Over the past few years, a team at Microsoft has been building and enhancing ADO.NET Entity Framework, which was first introduced in version 3.5 of .NET. The Entity Framework allows you to develop applications that utilize a model designed to sit between the actual data storage schema and the user interface within an ASP.NET application.
While it might seem this adds another tier to web applications, the fact is the Entity Framework model acts as a substitute for what would be the logic tier.
You have the choice to either generate an empty model or through an existing database. Consider the example below that demonstrates the model generation process from a BibleStore database.

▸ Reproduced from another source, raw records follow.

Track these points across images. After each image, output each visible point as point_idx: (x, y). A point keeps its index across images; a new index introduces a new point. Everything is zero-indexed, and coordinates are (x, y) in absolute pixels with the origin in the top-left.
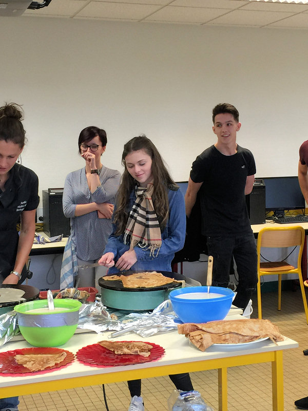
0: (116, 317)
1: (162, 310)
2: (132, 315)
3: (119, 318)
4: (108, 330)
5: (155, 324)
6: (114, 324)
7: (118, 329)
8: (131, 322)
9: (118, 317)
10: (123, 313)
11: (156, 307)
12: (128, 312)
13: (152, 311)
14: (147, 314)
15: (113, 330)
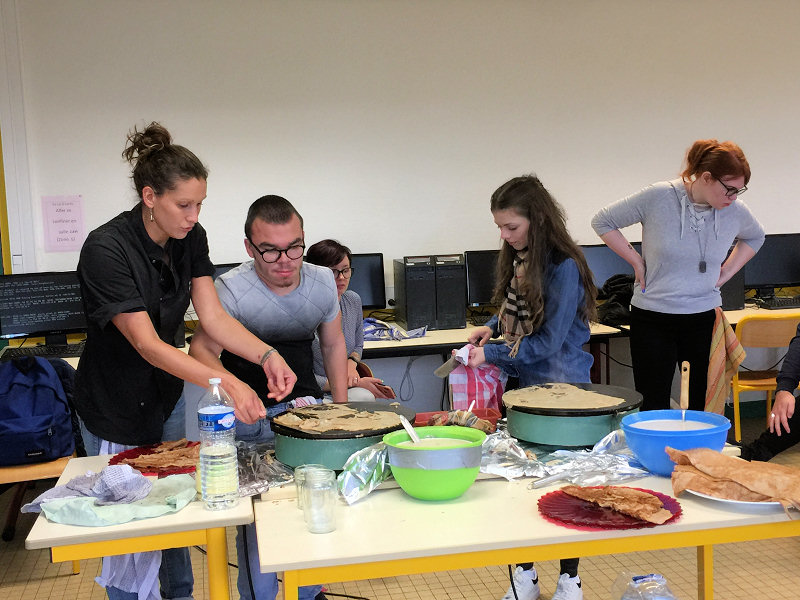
0: (534, 455)
1: (608, 447)
2: (559, 453)
3: (539, 457)
4: (524, 476)
5: (600, 469)
6: (534, 466)
7: (541, 474)
8: (560, 464)
9: (537, 455)
10: (545, 450)
11: (599, 441)
12: (552, 449)
13: (591, 447)
14: (583, 452)
15: (532, 477)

You begin by adding an Entity Framework model to a project, which is selected from the Data templates column:
Once the model is added, you can link it with an existing database in the exact same fashion as you would add a data control (such as a Data Source). This image illustrates connecting to a SQL Express database.

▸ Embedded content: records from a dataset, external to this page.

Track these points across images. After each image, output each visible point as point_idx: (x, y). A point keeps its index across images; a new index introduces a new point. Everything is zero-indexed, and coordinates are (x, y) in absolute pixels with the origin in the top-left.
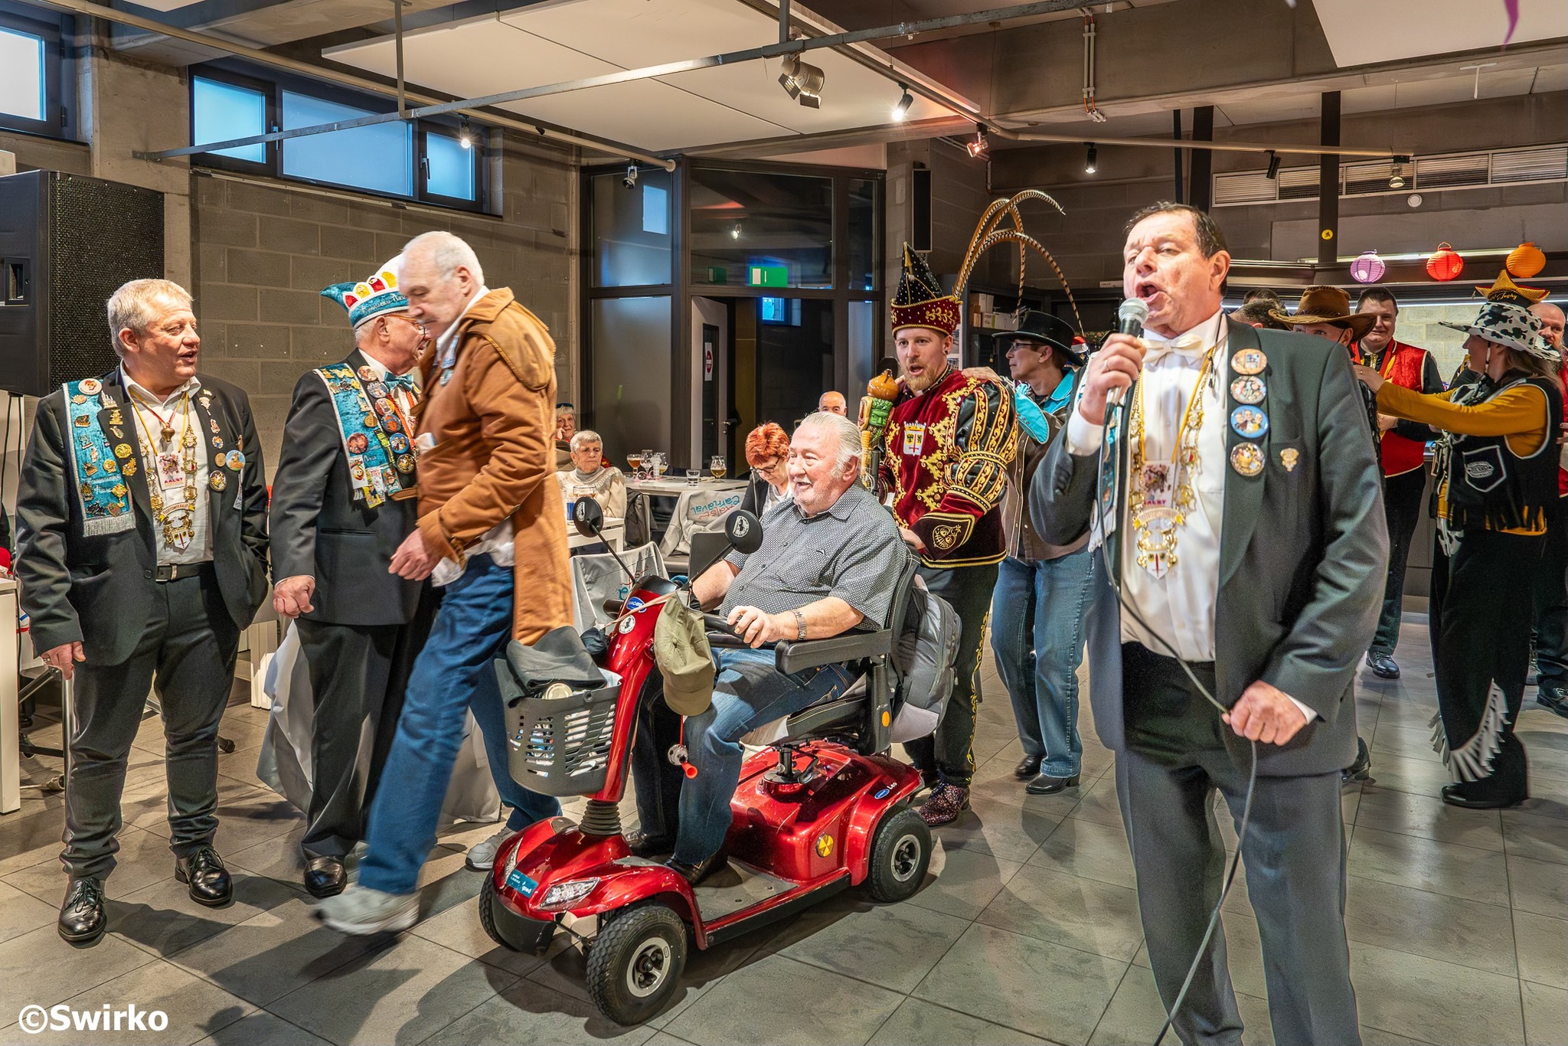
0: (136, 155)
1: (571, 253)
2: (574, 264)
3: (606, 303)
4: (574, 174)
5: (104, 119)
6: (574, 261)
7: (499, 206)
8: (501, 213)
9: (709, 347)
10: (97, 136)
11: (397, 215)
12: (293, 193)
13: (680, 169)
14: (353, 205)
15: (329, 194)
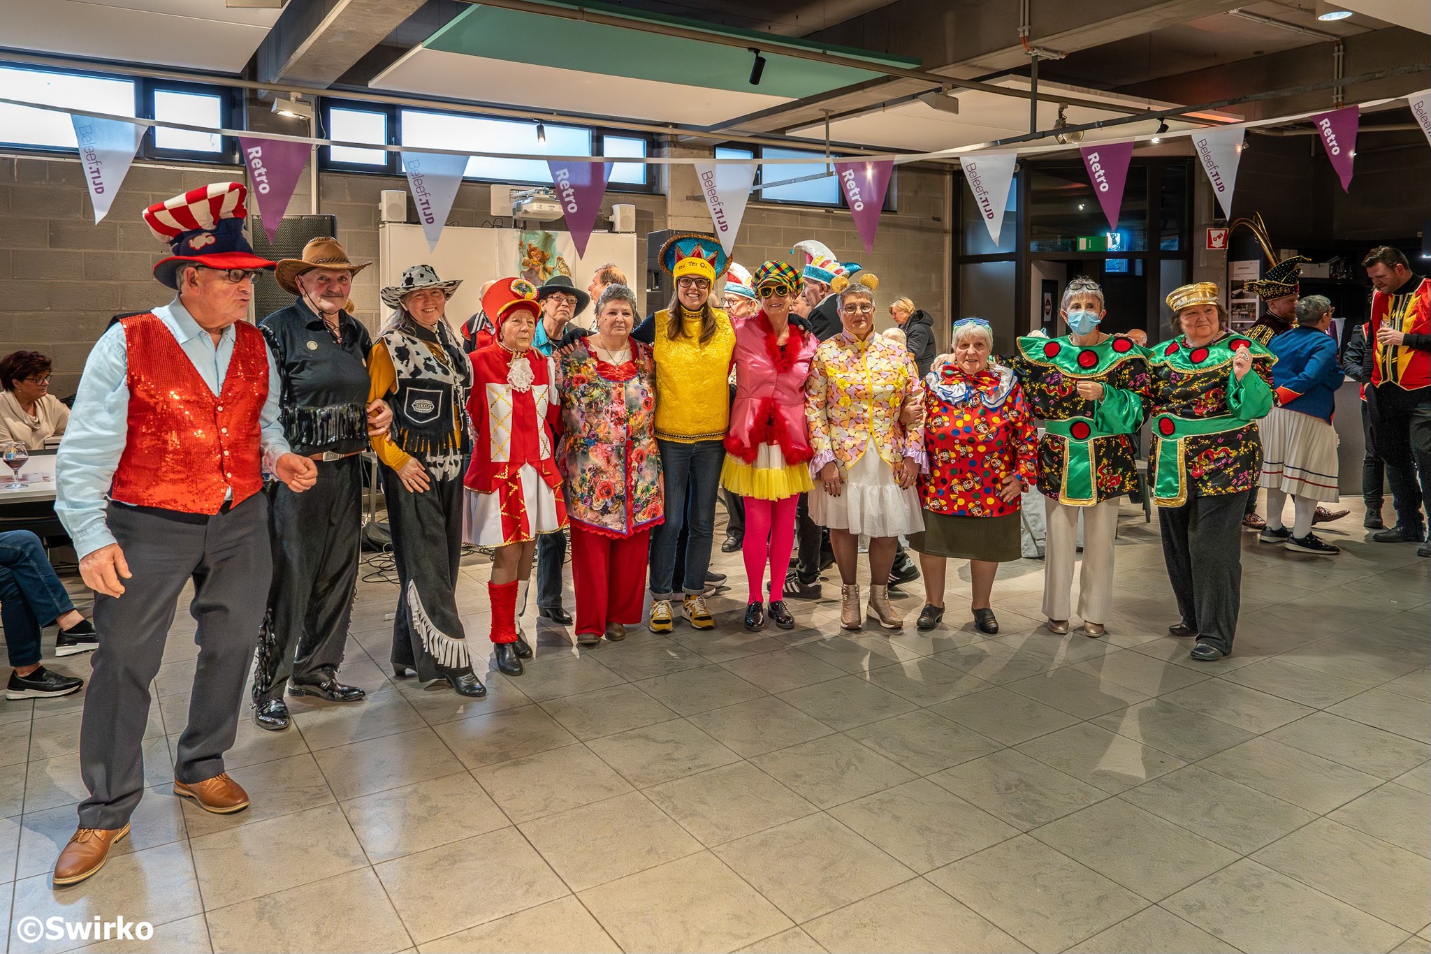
0: (688, 198)
1: (946, 232)
2: (948, 240)
3: (971, 267)
4: (948, 177)
5: (673, 180)
6: (948, 238)
7: (895, 206)
8: (895, 208)
9: (1048, 296)
10: (670, 190)
11: (828, 217)
12: (768, 209)
13: (1023, 170)
14: (801, 213)
15: (788, 208)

When you’ve finished connecting to the database, it’s simply a matter of specifying the views, stored procedures and tables you want to include in the model. The views and tables act as the class objects. Stored procedures are viewed as methods, tying the Entity Framework model together so that the application can take full advantage of interacting with any existing data logic.
Querying Entity Framework with LINQ
Now you have a model you can query using LINQ. This significantly speeds up development time as well as the application. You will also note that the model tracks relationships between the tables, as illustrated by the line drawn between the Publisher and Bible tables to show the 1 to many relationship of the entities.
There’s no question the ADO.NET Entity Framework can make development faster, safer and more scalable. But more importantly it makes developing data-drive web and desktop applications much easier. It is also data provider agnostic, so you can potentially use it to interact with Oracle, MySQL, PostgreSQL and others. The ADO.NET Entity Framework (currently at version 4.3.1) is truly becoming a “model way” (hee, hee — pun intended) for working with data. God bless and happy coding!
vietchristian says
Thank you for sharing!
Jon Guenther says
You’re very welcome! I hope you continue to find the posts useful. God bless and happy coding.